Documento.
▬▬▬▬▬▬▬▬▬▬

Il ricorrente assume che la porzione rivendicata dall’Amministrazione fa parte della particella (OMISSIS) oggetto del proprio acquistato da C.A. con atto del 1972.

La corte di merito ha riconosciuto che la particella (OMISSIS), in conseguenza di una alterazione materiale del foglio di mappa in dotazione alla sala delle visure del N. C.T. di Cosenza, risulta avere una consistenza più ampia di quella effettiva, in danno della limitrofa particella (OMISSIS), appartenente al demanio marittimo.

Il ricorrente obietta che la consistenza della particella (OMISSIS) è quella effettiva e ciò desume dal fatto che, nel 1927, il proprio dante causa mediato ( F.L.) aveva acquistato esattamente una porzione avente i confini riportati nella planimetria che la corte d’appello erroneamente assume manomessa. Secondo il ricorrente si deve tenere conto che la porzione in contesa era stata richiesta in vendita nel 1908 da Ca.Au. e F.E.; da ciò, essendo la vendita poi avvenuta, ne era derivata la sdemanializzazione dell’area. E’ vero che chi aveva venduto a F.L. con l’atto del 1927 era soggetto diverso da coloro che avevano formulato la richiesta nel 1908; nondimeno il consulente aveva posto in luce una pluralità di elementi tali da giustificare il sicuro convincimento che la vendita, richiesta nel 1908 da alcuni soggetti ( Ca. e F.), si fosse poi perfezionata in favore di altri soggetti (i germani D.C.E. e M.), i quali avevano poi trasferito l’intera porzione, compresa la parte controversa in questa causa, a F.L., i cui eredi l’avevano poi trasferita nel 1972 al C., il quale l’aveva poi venduta nel medesimo anno all’attuale ricorrente.

Non c’era stata pertanto nessuna manomissione della planimetria, ma una correzione operata dai tecnici del catasto.

La corte d’appello ha ritenuto diversamente, in primo luogo perchè mancava la prova che la vendita, richiesta nel 1908, fosse stata poi effettivamente perfezionata; in secondo luogo perchè non c’era riscontro che quella richiesta comprendesse anche la porzione oggetto di causa, dovendosi infine tenere conto che l’attuale ricorrente non deriva il proprio diritto da coloro che avevano fatto la richiesta nel 1908, ma da soggetti diversi.

2. Il primo motivo denuncia violazione dell’art. 922 c.c. e dell’art. 116 c.p.c.

▬▬▬▬▬▬▬▬▬▬

Compiti dell'esercizio.
(1) Trascrivi dal testo sulla particella contesa il tratto che va da "Il ricorrente assume" fino a "al demanio marittimo.".
(2) Nel testo sulla particella contesa, in quale anno F.L. aveva acquistato la porzione?
(3) Riprendi il testo sulla particella contesa dal punto in cui si ferma.

Estratti di dati.

▬▬▬▬▬▬▬▬▬▬

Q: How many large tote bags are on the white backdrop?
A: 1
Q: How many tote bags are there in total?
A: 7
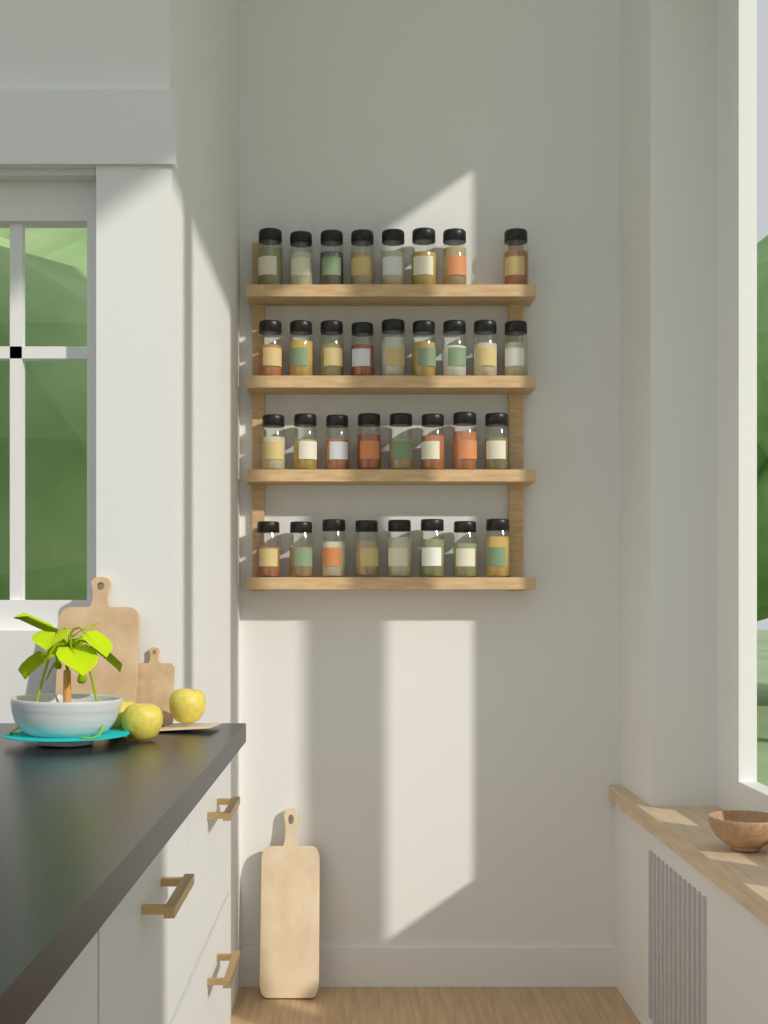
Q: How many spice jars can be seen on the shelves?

▬▬▬▬▬▬▬▬▬▬

Risposte attese.
(1)
Il ricorrente assume che la porzione rivendicata dall’Amministrazione fa parte della particella (OMISSIS) oggetto del proprio acquistato da C.A. con atto del 1972.

La corte di merito ha riconosciuto che la particella (OMISSIS), in conseguenza di una alterazione materiale del foglio di mappa in dotazione alla sala delle visure del N. C.T. di Cosenza, risulta avere una consistenza più ampia di quella effettiva, in danno della limitrofa particella (OMISSIS), appartenente al demanio marittimo.

(2) Nel 1927.

(3)
La sentenza è oggetto di censura nella parte in cui la corte d’appello ha riconosciuto la originaria natura demaniale del bene senza collocare l’indagine nella giusta prospettiva temporale. A tal fine occorreva considerare la situazione esistente nel periodo compreso fra il 1890 e il 1880.

Si sottolinea che la stessa corte d’appello si era dimostrata consapevole del fatto che l’indagine dovesse farsi risalire a tale epoca, tant’è che aveva invitato il consulente, proprio al fine di stabilire se il terreno in questione avesse o meno in origine destinazione agli usi pubblici del mare, ad approfondire l’indagine con riferimento al periodo compreso fra il 1890 e il 1880.

Nondimeno la corte d’appello, nonostante il c.t.u. avesse ben evidenziato una serie di circostanze dalle quali desumere la natura non demaniale del bene, ha poi omesso l’esame di tali circostanze, assumendo a fondamento della decisione elementi probatori riferiti a un periodo di gran lunga posteriore, come tali inidonei a comprovare l’originaria natura demaniale del bene: in particolare le fotografie degli anni 1954 e 1954; l’indicazione, nell’atto del 1972, dell’immobile come arenile e i dati catastali, anch’essi riferiti a un periodo temporale successivo a quello rilevante per determinare l’originaria natura del bene.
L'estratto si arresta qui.